Determine such values ​​of k that the equation system has infinitely many solutions. How many parameters these solutions depend on. $\begin{cases}x+2y-3z+t=1\\x+4y+3z+4t=-4\\x-4y-21z-8t=k\end{cases}$

$\begin{bmatrix}1&2&-3&1|&1\\1&4&3&4|&-4\\1&-4&-21&-8|&k\end{bmatrix}$...after transformations i got $\begin{bmatrix}1&2&-3&1|&1\\0&1&3&\frac{3}{2}|&-\frac{5}{2}\\0&0&1&0|&\frac{k-16}{-6}\end{bmatrix}$
I don't know what to do next to finish the task

Answer 1

If $a(x+2y-3z+t)+b(x+4y+3z+4t)=x-4y-21z-8t,$

then $a+b=1$ and $2a+4b=-4$, so $a=\color{blue}4$ and $b=\color{purple}{-3}$.

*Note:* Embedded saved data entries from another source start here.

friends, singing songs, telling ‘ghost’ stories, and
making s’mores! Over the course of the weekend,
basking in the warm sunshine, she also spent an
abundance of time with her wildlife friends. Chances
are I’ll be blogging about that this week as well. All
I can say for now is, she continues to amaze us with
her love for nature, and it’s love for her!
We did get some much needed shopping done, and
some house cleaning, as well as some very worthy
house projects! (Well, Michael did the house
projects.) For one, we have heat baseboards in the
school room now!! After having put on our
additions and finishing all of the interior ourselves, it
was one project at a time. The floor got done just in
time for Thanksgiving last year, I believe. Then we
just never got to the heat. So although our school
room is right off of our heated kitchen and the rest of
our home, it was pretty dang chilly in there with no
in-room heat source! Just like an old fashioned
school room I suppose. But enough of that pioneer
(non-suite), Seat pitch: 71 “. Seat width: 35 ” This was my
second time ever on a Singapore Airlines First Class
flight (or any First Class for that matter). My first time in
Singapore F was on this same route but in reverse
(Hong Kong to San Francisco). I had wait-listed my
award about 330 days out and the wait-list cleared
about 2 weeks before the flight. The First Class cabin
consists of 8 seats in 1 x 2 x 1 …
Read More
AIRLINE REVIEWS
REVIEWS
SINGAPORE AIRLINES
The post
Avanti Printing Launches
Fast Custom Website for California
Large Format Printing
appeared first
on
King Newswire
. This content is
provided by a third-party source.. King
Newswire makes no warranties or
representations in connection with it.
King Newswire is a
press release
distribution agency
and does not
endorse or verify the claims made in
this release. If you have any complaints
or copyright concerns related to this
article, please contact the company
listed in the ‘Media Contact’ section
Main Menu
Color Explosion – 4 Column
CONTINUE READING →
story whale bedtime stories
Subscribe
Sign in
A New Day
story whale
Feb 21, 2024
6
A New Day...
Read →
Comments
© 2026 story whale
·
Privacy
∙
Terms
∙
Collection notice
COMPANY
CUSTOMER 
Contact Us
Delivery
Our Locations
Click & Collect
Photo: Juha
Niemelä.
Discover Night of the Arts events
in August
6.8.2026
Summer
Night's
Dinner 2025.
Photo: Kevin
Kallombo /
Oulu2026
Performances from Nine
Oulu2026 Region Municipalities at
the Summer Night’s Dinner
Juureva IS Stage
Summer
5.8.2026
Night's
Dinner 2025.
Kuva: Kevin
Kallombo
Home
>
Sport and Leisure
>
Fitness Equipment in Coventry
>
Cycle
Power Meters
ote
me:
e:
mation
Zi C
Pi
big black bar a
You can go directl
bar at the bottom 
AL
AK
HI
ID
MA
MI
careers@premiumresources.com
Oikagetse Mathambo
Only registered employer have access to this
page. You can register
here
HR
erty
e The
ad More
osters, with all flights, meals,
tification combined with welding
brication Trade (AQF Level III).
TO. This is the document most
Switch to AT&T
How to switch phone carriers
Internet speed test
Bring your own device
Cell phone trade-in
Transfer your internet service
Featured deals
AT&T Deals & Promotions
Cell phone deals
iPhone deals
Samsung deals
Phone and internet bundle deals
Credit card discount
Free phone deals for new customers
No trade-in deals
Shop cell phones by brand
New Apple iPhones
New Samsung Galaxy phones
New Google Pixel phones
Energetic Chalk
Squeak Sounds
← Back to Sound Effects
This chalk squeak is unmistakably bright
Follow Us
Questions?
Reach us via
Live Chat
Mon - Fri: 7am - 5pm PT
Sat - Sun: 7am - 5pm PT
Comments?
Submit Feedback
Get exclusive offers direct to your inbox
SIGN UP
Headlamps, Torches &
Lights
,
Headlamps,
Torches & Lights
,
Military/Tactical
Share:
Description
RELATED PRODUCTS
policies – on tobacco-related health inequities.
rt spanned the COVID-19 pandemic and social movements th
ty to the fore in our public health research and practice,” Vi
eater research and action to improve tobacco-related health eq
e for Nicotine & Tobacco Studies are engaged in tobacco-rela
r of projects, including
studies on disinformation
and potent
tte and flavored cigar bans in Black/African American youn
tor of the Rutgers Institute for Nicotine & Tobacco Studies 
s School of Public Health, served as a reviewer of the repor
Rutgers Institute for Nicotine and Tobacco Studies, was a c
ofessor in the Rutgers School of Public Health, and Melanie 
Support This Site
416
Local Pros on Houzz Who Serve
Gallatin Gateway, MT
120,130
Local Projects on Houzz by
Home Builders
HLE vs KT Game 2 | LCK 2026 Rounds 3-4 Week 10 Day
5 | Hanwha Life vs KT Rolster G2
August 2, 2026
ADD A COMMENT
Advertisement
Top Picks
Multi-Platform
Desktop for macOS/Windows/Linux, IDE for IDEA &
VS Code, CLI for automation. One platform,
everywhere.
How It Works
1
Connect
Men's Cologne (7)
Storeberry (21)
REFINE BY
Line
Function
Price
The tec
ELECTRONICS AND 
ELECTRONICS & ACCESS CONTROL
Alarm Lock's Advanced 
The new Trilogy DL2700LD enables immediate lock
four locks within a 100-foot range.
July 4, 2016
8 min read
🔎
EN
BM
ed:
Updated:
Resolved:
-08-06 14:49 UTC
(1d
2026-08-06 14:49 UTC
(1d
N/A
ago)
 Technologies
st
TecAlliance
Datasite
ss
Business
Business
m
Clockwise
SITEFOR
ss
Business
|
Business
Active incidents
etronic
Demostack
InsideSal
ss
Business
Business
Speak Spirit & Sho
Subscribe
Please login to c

If you multiply the first equation by $\color{blue}4$ and the second equation by $\color{purple}{-3}$ and add them,

you will get the third equation when $k=\,?$

Answer 2

Hint:

1. When will the system have infinite solutions rather than no solution? Or, when will $k$ cause inconsistency of the system ($0=\text{non-zero number}$, which is impossible)? (Think: Why there cannot be a unique solution?)
2. After finding $k$ that assures the system has infinite solutions, you can solve equations by setting free parameters as usual.